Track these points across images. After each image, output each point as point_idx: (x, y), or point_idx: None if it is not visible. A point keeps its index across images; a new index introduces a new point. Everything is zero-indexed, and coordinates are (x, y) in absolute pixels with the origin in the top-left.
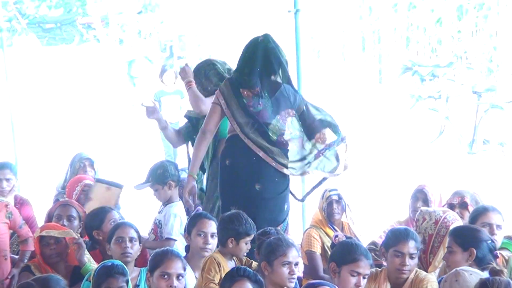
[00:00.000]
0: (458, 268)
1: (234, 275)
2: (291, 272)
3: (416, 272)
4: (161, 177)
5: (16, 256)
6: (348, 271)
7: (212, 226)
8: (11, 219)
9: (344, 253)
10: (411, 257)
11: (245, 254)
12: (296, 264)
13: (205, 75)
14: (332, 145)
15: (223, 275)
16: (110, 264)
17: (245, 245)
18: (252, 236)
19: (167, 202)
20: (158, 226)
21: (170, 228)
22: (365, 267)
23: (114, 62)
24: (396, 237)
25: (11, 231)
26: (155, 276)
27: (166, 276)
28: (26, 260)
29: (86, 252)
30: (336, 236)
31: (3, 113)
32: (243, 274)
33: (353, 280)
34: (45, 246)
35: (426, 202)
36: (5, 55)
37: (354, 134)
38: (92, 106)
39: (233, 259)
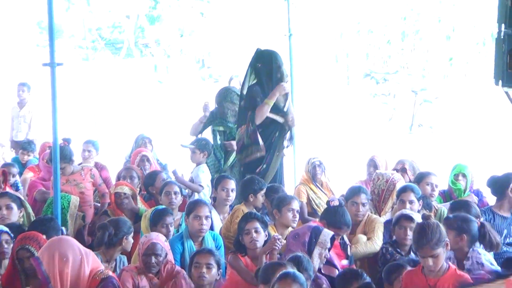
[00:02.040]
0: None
1: (247, 217)
2: (294, 216)
3: (368, 215)
4: (202, 145)
5: (98, 204)
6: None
7: (232, 184)
8: (93, 179)
9: (333, 220)
10: (363, 205)
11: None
12: (298, 211)
13: (230, 100)
14: None
15: None
16: (162, 208)
17: (261, 197)
18: (264, 189)
19: (197, 164)
20: (191, 181)
21: (200, 179)
22: (344, 231)
23: (164, 71)
24: (352, 192)
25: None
26: (190, 218)
27: (198, 218)
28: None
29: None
30: (332, 200)
31: (90, 107)
32: (254, 216)
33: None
34: (118, 197)
35: (375, 167)
36: (90, 66)
37: (330, 120)
38: (147, 100)
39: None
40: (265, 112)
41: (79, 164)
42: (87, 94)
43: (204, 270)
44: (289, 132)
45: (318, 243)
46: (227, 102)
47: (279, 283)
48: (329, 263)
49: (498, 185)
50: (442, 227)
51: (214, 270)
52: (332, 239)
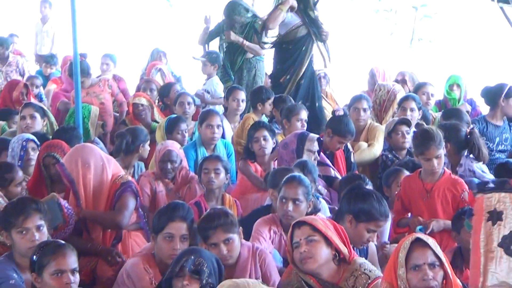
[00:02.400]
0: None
1: (256, 126)
2: (302, 125)
3: (370, 123)
4: (213, 58)
5: (117, 114)
6: (337, 140)
7: (242, 95)
8: (111, 89)
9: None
10: (364, 111)
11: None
12: (306, 120)
13: (238, 13)
14: None
15: None
16: (176, 116)
17: (269, 106)
18: (272, 98)
19: (208, 76)
20: (206, 92)
21: (218, 93)
22: (348, 139)
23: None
24: (354, 99)
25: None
26: (203, 127)
27: (210, 126)
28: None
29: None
30: (337, 110)
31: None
32: (262, 125)
33: (339, 146)
34: (135, 108)
35: (373, 77)
36: None
37: (335, 34)
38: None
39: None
40: (277, 17)
41: (98, 77)
42: (105, 10)
43: (213, 175)
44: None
45: (306, 149)
46: (235, 15)
47: (286, 186)
48: (322, 163)
49: (491, 95)
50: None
51: (222, 175)
52: (319, 142)
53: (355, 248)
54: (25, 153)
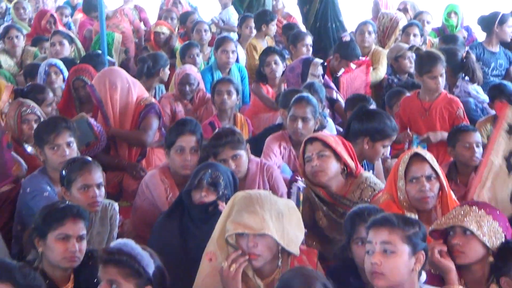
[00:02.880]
0: None
1: (268, 51)
2: (308, 50)
3: (374, 48)
4: None
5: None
6: (345, 64)
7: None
8: (127, 17)
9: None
10: (369, 34)
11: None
12: (311, 45)
13: None
14: None
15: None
16: (189, 42)
17: (272, 27)
18: (275, 20)
19: (223, 6)
20: (221, 20)
21: (232, 22)
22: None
23: None
24: (359, 24)
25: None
26: (219, 52)
27: (225, 52)
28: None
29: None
30: (344, 35)
31: None
32: (273, 50)
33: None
34: (157, 36)
35: (377, 5)
36: None
37: None
38: None
39: (265, 41)
40: None
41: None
42: None
43: (225, 96)
44: None
45: (310, 73)
46: None
47: (295, 106)
48: (326, 86)
49: (486, 22)
50: None
51: (234, 96)
52: (323, 66)
53: (363, 163)
54: (48, 76)
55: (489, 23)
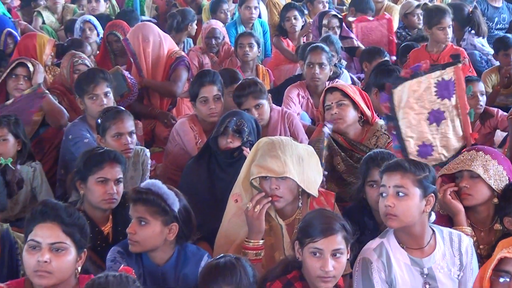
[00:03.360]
0: None
1: (287, 7)
2: (324, 7)
3: (386, 3)
4: None
5: None
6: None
7: None
8: None
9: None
10: None
11: None
12: (327, 1)
13: None
14: None
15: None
16: None
17: None
18: None
19: None
20: None
21: None
22: (370, 15)
23: None
24: None
25: None
26: (242, 8)
27: (248, 8)
28: None
29: None
30: None
31: None
32: (293, 6)
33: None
34: None
35: None
36: None
37: None
38: None
39: None
40: None
41: None
42: None
43: (247, 48)
44: None
45: (323, 25)
46: None
47: (311, 53)
48: (345, 37)
49: None
50: None
51: (255, 49)
52: (339, 19)
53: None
54: (82, 32)
55: None
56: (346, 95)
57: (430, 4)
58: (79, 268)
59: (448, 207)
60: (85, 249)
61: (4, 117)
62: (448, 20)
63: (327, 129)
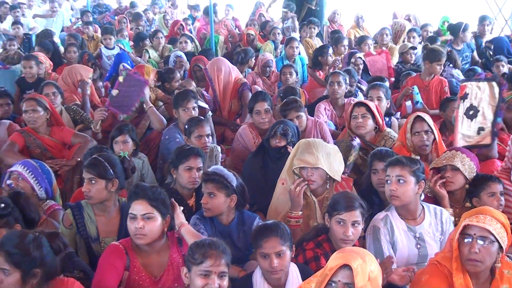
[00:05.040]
0: None
1: (322, 48)
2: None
3: (390, 44)
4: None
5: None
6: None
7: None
8: (226, 27)
9: None
10: (386, 35)
11: None
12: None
13: None
14: None
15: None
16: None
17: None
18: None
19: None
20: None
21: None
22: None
23: None
24: (380, 30)
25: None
26: (287, 48)
27: (291, 48)
28: None
29: None
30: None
31: None
32: (325, 46)
33: None
34: (248, 36)
35: (395, 14)
36: None
37: None
38: None
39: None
40: None
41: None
42: None
43: (288, 75)
44: None
45: (352, 61)
46: None
47: (331, 76)
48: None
49: (453, 28)
50: None
51: (294, 76)
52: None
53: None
54: (175, 64)
55: (456, 30)
56: (369, 109)
57: (430, 46)
58: (166, 229)
59: (436, 193)
60: (168, 215)
61: (125, 126)
62: (444, 59)
63: (356, 143)
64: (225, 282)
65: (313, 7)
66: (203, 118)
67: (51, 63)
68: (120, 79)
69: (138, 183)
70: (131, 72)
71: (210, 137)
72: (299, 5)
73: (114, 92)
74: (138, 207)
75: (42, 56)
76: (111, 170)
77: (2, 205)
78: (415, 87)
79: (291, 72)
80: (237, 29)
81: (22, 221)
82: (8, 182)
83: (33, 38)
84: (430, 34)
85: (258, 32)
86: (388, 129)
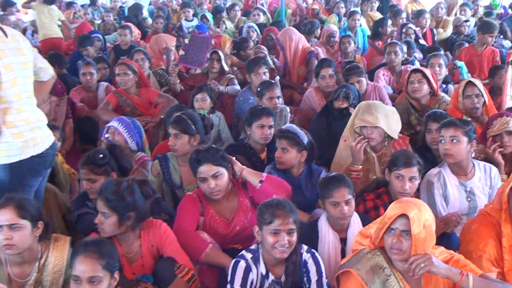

══════

Exercise objective: In transcribing the material above, reproduce each line exactly and include none of the pictures.

Output below:
Track these points across images. After each image, output each point as point_idx: (x, y), or point_idx: None if it is not visible. A point keeps its index across images; a new index introduces a new point. Everything is zero-indexed, and coordinates are (x, y) in absolute pixels with the origin in the top-left.
[00:00.000]
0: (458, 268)
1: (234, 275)
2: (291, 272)
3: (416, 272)
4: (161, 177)
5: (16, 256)
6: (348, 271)
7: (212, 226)
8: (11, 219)
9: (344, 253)
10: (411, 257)
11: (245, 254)
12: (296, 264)
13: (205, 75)
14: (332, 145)
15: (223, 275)
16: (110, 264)
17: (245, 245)
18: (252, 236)
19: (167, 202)
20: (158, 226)
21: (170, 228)
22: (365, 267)
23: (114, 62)
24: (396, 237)
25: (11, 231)
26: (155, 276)
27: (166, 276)
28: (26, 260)
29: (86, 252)
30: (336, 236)
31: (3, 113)
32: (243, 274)
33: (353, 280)
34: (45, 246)
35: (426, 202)
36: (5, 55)
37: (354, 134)
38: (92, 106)
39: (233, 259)
[00:02.040]
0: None
1: (247, 217)
2: (294, 216)
3: (368, 215)
4: (202, 145)
5: (98, 204)
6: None
7: (232, 184)
8: (93, 179)
9: (333, 220)
10: (363, 205)
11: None
12: (298, 211)
13: (230, 100)
14: None
15: None
16: (162, 208)
17: (261, 197)
18: (264, 189)
19: (197, 164)
20: (191, 181)
21: (200, 179)
22: (344, 231)
23: (164, 71)
24: (352, 192)
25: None
26: (190, 218)
27: (198, 218)
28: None
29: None
30: (332, 200)
31: (90, 107)
32: (254, 216)
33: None
34: (118, 197)
35: (375, 167)
36: (90, 66)
37: (330, 120)
38: (147, 100)
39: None
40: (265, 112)
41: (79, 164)
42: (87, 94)
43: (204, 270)
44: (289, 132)
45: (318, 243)
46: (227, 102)
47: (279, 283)
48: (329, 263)
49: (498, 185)
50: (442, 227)
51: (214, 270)
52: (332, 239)
[00:02.400]
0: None
1: (256, 126)
2: (302, 125)
3: (370, 123)
4: (213, 58)
5: (117, 114)
6: (337, 140)
7: (242, 95)
8: (111, 89)
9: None
10: (364, 111)
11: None
12: (306, 120)
13: (238, 13)
14: None
15: None
16: (176, 116)
17: (269, 106)
18: (272, 98)
19: (208, 76)
20: (206, 92)
21: (218, 93)
22: (348, 139)
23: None
24: (354, 99)
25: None
26: (203, 127)
27: (210, 126)
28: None
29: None
30: (337, 110)
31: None
32: (262, 125)
33: (339, 146)
34: (135, 108)
35: (373, 77)
36: None
37: (335, 34)
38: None
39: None
40: (277, 17)
41: (98, 77)
42: (105, 10)
43: (213, 175)
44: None
45: (306, 149)
46: (235, 15)
47: (286, 186)
48: (322, 163)
49: (491, 95)
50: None
51: (222, 175)
52: (319, 142)
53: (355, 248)
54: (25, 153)
[00:02.880]
0: None
1: (268, 51)
2: (308, 50)
3: (374, 48)
4: None
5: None
6: (345, 64)
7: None
8: (127, 17)
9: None
10: (369, 34)
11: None
12: (311, 45)
13: None
14: None
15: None
16: (189, 42)
17: (272, 27)
18: (275, 20)
19: (223, 6)
20: (221, 20)
21: (232, 22)
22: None
23: None
24: (359, 24)
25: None
26: (219, 52)
27: (225, 52)
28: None
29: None
30: (344, 35)
31: None
32: (273, 50)
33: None
34: (157, 36)
35: (377, 5)
36: None
37: None
38: None
39: (265, 41)
40: None
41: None
42: None
43: (225, 96)
44: None
45: (310, 73)
46: None
47: (295, 106)
48: (326, 86)
49: (486, 22)
50: None
51: (234, 96)
52: (323, 66)
53: (363, 163)
54: (48, 76)
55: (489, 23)
[00:03.360]
0: None
1: (287, 7)
2: (324, 7)
3: (386, 3)
4: None
5: None
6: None
7: None
8: None
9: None
10: None
11: None
12: (327, 1)
13: None
14: None
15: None
16: None
17: None
18: None
19: None
20: None
21: None
22: (370, 15)
23: None
24: None
25: None
26: (242, 8)
27: (248, 8)
28: None
29: None
30: None
31: None
32: (293, 6)
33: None
34: None
35: None
36: None
37: None
38: None
39: None
40: None
41: None
42: None
43: (247, 48)
44: None
45: (323, 25)
46: None
47: (311, 53)
48: (345, 37)
49: None
50: None
51: (255, 49)
52: (339, 19)
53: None
54: (82, 32)
55: None
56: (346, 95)
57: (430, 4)
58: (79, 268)
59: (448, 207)
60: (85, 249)
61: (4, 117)
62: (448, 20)
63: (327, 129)
[00:05.040]
0: None
1: (322, 48)
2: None
3: (390, 44)
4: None
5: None
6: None
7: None
8: (226, 27)
9: None
10: (386, 35)
11: None
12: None
13: None
14: None
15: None
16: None
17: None
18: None
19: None
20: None
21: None
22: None
23: None
24: (380, 30)
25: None
26: (287, 48)
27: (291, 48)
28: None
29: None
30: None
31: None
32: (325, 46)
33: None
34: (248, 36)
35: (395, 14)
36: None
37: None
38: None
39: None
40: None
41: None
42: None
43: (288, 75)
44: None
45: (352, 61)
46: None
47: (331, 76)
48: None
49: (453, 28)
50: None
51: (294, 76)
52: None
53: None
54: (175, 64)
55: (456, 30)
56: (369, 109)
57: (430, 46)
58: (166, 229)
59: (436, 193)
60: (168, 215)
61: (125, 126)
62: (444, 59)
63: (356, 143)
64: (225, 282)
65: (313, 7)
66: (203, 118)
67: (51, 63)
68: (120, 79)
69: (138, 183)
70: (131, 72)
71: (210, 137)
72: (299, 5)
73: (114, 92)
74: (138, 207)
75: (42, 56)
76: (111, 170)
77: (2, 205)
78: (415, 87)
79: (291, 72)
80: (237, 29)
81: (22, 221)
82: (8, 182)
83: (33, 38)
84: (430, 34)
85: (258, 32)
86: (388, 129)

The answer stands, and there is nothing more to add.